Grauman's Chinese Theater
The theater is still used as a first-run exhibition movie house, although now it also doubles as a historic and cultural landmark. It housed the Academy Awards three times in the 1940s, and the Academy Awards' current home, the Kodak Theater, is next door.

From 1973 to 2001, the theater was owned by Ted Mann, who renamed it Mann's Chinese Theater, but in 2000 it was jointly acquired by Warner Bros. and Paramount Pictures, who had the name restored to Grauman's in 2002.

Grauman's Chinese Theater
The cement markings in the forecourt are arguably more famous than the movie theater itself. They began when the chief foreman in charge of constructing the forecourt, a guy named Jean W. Klossner, put his handprints and initials in a block in the corner, to sign his work.

This quickly evolved into a popular tradition of the stars making their marks in the cement.
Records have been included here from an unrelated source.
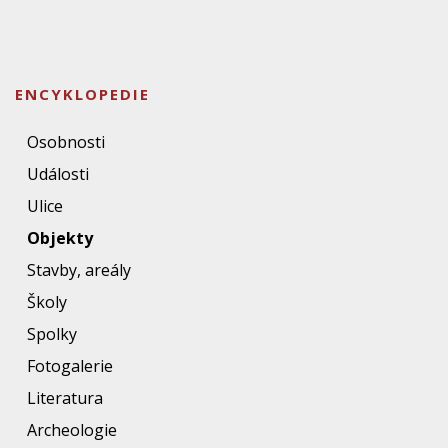
ENCYKLOPEDIE
Osobnosti
Události
Ulice
Objekty
Stavby, areály
Školy
Spolky
Fotogalerie
Literatura
Archeologie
The first two were Douglas Fairbanks and Mary Pickford, who were co-owners of the theater along with Grauman and Howard Schenck.Pictured here is a personal note to Sid Grauman from Myrna Loy, a wonderful actress best known today, perhaps, for playing Nora Charles, half of the husband-and-wife detective team in the six popular and respected Thin Man films (1934-1947). Handprints, footprints, and an autograph are typical, but sometimes the markings suit the star more personally. Also imprinted in the forecourt, for example, are Al Jolson's knees, Betty Grable's legs, Jimmy Durante's nose, Sonja Henie's ice skates, John Wayne's fist, Groucho Marx's cigar, Harold Lloyd's glasses, and Daniel Radcliffe's wand.

Non-human movie stars have been preserved there as well. The hoofprints of Trigger, Champion, and Tony (the horses of Roy Rogers, Gene Autry, and Tom Mix, respectively) are all preserved there, as are the footprints of C3PO and R2D2.

But in 1928, all that legacy was still to come. I imagine that the editors of The Film Daily received this ad and had no idea what was brewing.